Although born on W. Houston St., Gino Raffetto was raised in Italy and served in the Italian Army during World War II. He made his way back to the Village in 1956 and worked as a banker until he took over the family pasta business when a cousin retired in 1972.

Known a Gino, he was baptized Eugenio, but was listed on his driver’s license and passport as Louis.

“It must have been a mistake at Immigration when he came back to the U.S.,” said Andrew.

Gino’s father, Marcello Raffetto, emigrated from Ognio, a village in the hills just north of Genoa, and founded the business with his brothers sometime after 1900.

“We have a bill from M. Raffetto & Bros. at 174 Sullivan St. just around the corner, but it doesn’t have a date. We do have documents from 1906 about the move to 144 W. Houston St. and we date the founding from then,” said Andrew.

Before Gino was a year old, his father retired, left the business in charge of his brother, Antonio, and returned to Genoa in 1923 with his wife and their infant son

A student in Genoa pursuing a medical career, Gino was drafted into the Italian Army in 1941, the same year his father died. He was a gymnast at school and kept his enthusiasm for the sport.

“He was thinking of putting up parallel bars on the roof at 144 Houston but he decided it was too dangerous — a mistake could send you over the edge,” Andrew said.

After the war, Gino went to England where he worked in a jelly factory and lived in a boarding house near London.

“He used to talk about the tough boiled rabbit that the landlady served for dinner,” said Andrew.

Gino arrived back in his native country in 1956 and lived with an aunt in the Village, where he met his future wife, Romana Marin, an immigrant from Asolo, a small town near Venice.

“I met him in the Peacock Caffe on W. Fourth St. a few months after I arrived in this country,” his widow said. They got married in 1957.

Gino worked for the Rockefeller Center branch of Banca Nazionale del Lavoro, an Italian bank, for several years but bought into the family business in 1972 when a cousin, Ray Raffetto, retired.

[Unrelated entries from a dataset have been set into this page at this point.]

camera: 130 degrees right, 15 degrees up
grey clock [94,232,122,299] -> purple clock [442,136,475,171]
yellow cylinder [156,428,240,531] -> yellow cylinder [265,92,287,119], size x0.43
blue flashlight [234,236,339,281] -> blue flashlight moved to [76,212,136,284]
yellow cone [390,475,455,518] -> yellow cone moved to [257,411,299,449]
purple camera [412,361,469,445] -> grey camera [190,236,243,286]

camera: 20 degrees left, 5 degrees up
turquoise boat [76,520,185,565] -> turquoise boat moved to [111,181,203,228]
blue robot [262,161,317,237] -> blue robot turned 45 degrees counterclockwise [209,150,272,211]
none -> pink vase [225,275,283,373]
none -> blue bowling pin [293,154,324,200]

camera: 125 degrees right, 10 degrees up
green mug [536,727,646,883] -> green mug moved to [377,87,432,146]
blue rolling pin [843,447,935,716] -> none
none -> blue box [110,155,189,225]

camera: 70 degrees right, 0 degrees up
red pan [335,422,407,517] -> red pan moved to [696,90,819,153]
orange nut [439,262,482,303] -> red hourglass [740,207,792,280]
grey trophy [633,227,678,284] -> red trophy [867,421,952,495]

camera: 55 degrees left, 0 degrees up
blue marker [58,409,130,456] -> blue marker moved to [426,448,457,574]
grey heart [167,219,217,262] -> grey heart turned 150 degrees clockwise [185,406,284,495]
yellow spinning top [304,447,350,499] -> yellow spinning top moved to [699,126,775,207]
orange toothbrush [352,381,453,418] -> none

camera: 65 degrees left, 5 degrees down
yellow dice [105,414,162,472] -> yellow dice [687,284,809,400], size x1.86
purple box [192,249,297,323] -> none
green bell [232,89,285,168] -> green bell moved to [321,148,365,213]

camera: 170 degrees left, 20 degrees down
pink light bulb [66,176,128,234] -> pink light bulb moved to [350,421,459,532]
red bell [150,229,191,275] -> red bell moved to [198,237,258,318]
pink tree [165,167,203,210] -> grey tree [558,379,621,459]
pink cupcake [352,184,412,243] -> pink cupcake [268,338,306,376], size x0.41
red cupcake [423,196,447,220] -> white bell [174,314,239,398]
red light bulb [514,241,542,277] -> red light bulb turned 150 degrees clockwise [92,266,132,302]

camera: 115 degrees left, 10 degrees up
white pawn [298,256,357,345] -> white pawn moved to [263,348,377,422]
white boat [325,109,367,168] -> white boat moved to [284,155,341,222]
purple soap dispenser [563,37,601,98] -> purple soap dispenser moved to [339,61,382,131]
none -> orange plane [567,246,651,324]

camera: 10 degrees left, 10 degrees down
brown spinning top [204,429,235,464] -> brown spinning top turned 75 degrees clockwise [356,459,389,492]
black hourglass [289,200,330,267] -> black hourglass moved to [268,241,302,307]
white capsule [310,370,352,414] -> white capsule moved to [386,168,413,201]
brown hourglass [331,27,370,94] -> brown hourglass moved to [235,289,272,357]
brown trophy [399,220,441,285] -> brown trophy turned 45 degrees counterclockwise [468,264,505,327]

Gino ran the business with another cousin, Angelo Raffetto, who died in 1978, and continued in charge until 1990, when his two sons, who had worked in the store since they were boys, took over. But he continued to participate in the concern for another two years. Raffetto’s moved its pasta manufacturing operation to Leroy St. in 1992 and moved it again to New Jersey when the company sold its Leroy St. property.

“We’ll never leave this place,” said Andrew in an interview last week at 144 W. Houston St.

A cousin, Father Luca Marin, a Scalabrinian priest stationed in Paris, came to New York to lead a private funeral Mass on May 29 at a chapel in Perazzo Funeral Home, 199 Bleecker St.